Case Note: Dunstan v Ziegler [2015] FamCA 419

The Family Court of Australia recently delivered a judgment which considered the issue of whether Australia or the Cook Islands is the appropriate forum to continue Family Law Proceedings for a parenting matter.

Brief Summary of Facts

In 2006 the parties commenced their relationship in Cook Islands. Their son was born in the Cook Islands in 2008.

In January 2012, the father started working in Australia on a three weeks on/one week off basis.
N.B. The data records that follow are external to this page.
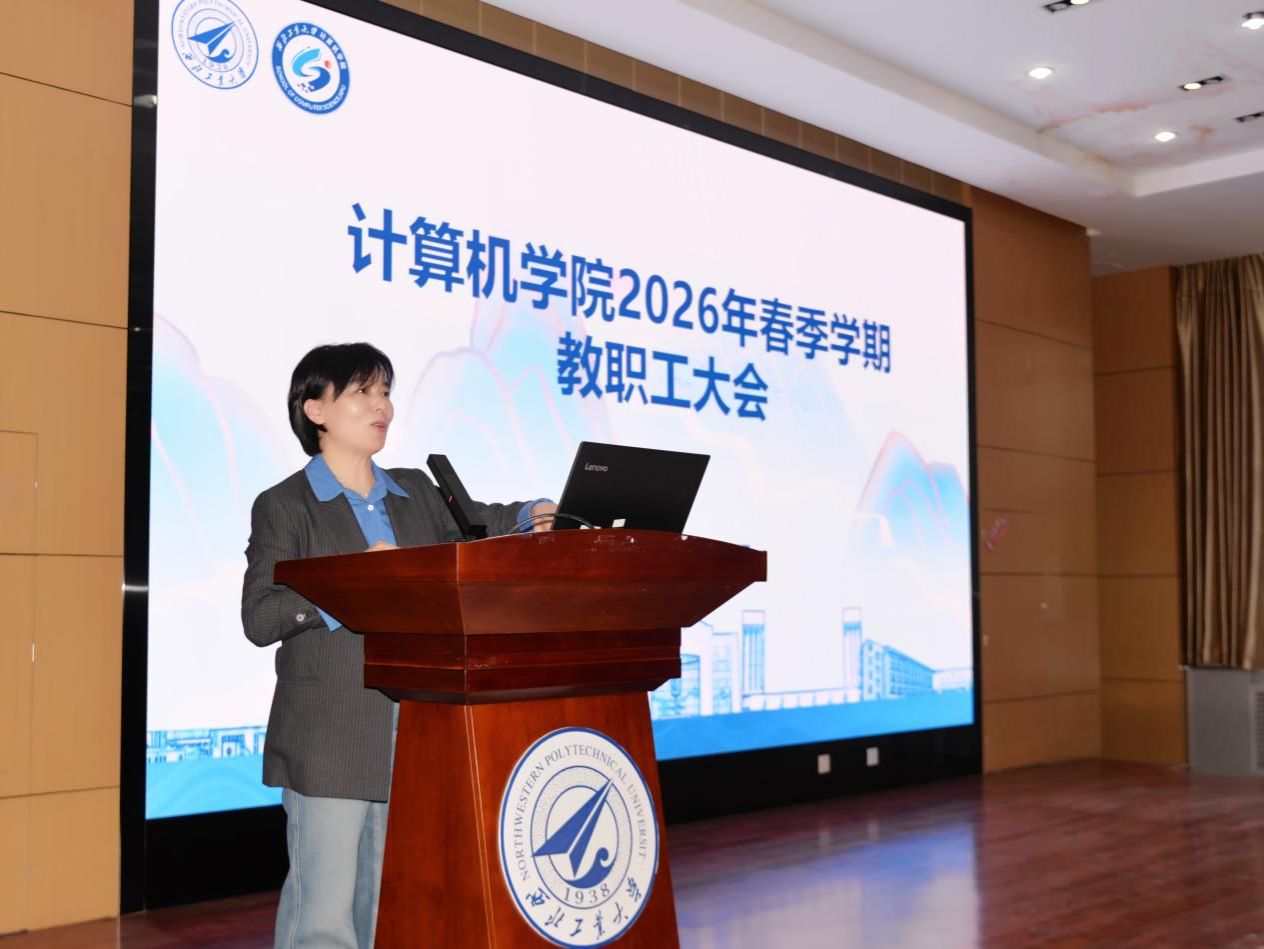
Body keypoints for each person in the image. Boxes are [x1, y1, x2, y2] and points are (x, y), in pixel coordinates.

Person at [241, 342, 554, 949]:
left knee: (390, 907)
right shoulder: (285, 504)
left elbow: (482, 522)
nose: (382, 405)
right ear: (315, 409)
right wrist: (353, 587)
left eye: (385, 391)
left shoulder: (414, 491)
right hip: (330, 734)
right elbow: (260, 616)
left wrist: (533, 513)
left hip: (416, 729)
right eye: (363, 392)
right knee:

He became a permanent resident of Australia whilst the mother and child continued to live in the Cook Islands.

In or about July 2014, the parties separated on a final basis, with the father spending substantial and significant time with the child whenever he returned to the Cook Islands.

In or about July 2014, the father’s employment schedule changed, such that he worked three weeks in Australia, and then three weeks in Cook Islands.

In about late September 2014 the child travelled to Australia with his mother.

The initial agreement was for the child to return to the mother’s care in Cook Islands on 2 October 2014.

However, on that day, the father told the mother he intended to retain the child in his care.

In addition, he took steps contrary to the parties’ initial agreement, such as enrolling the child in a local Australian School.

On 10 October 2014, the mother commenced proceedings in the Federal Circuit Court of Australia, seeking interim orders including (without limitation):

a.  the child be returned to the mother’s care; and

b.  the father be restrained from removing or again taking possession of the child.

On 18 November 2014 orders were made by the Federal Circuit Court of Australia that the child be returned to the mother’s care and live with the mother. However, the child would be allowed to travel to Australia and spend time with the father, where it does not interfere with the child’s schooling. Shortly thereafter, the child and mother returned to Cook Islands.

On or about 11 December 2014, the mother commenced parenting proceedings in the High Court of the Cook Islands for parenting matters, upon which Interim orders were made on 20 March 2014.

Following this, the mother commenced an initiating application on 10 October 2014 in the Family Court of Australia for the Australian proceedings to be stayed.

Decision of Justice Hogan of the Family Court of Australia

Justice Hogan of the Family Court of Australia ordered in favour of the mother, and granted a stay of the Australian proceedings.

In coming to her decision, Justice Hogan considered a number of issues, both legal and factual. Some of these considerations included (without limitation)

a.  A discretion to grant a stay of proceedings should be exercised with great care or extreme caution. In this regard, Justice Hogan made the following statement:

“In considering whether the local Court is a clearly inappropriate forum, attention must be directed to the inappropriateness of that Court and not the appropriateness or comparative appropriateness  of the foreign forum…” (emphasis added);

b.  Australian orders cannot be registered in the Cook Islands (and vice versa);

c.  The Family Court of Australia has jurisdiction to make parenting orders in relation to the child, notwithstanding that the child is no longer within the Commonwealth of Australia;

d.  The residency status of the parties;

e.  Which forum can more effectively provide for a complete resolution of the matters in dispute;

f.  The order in which the legal proceedings were instituted; and

g.  The personal circumstances of each party. For example, the mother was self-employed in the Cook Islands and would suffer significant detriment if proceedings were continued in Australia.

 Our Comments

We consider that International Family and Matrimonial Law is complex, and certainly needs to be reviewed on a “case-by-case” basis.

Both legal and factual considerations (within and outside of Australia) are crucial in ensuring proper submissions are made to the Court.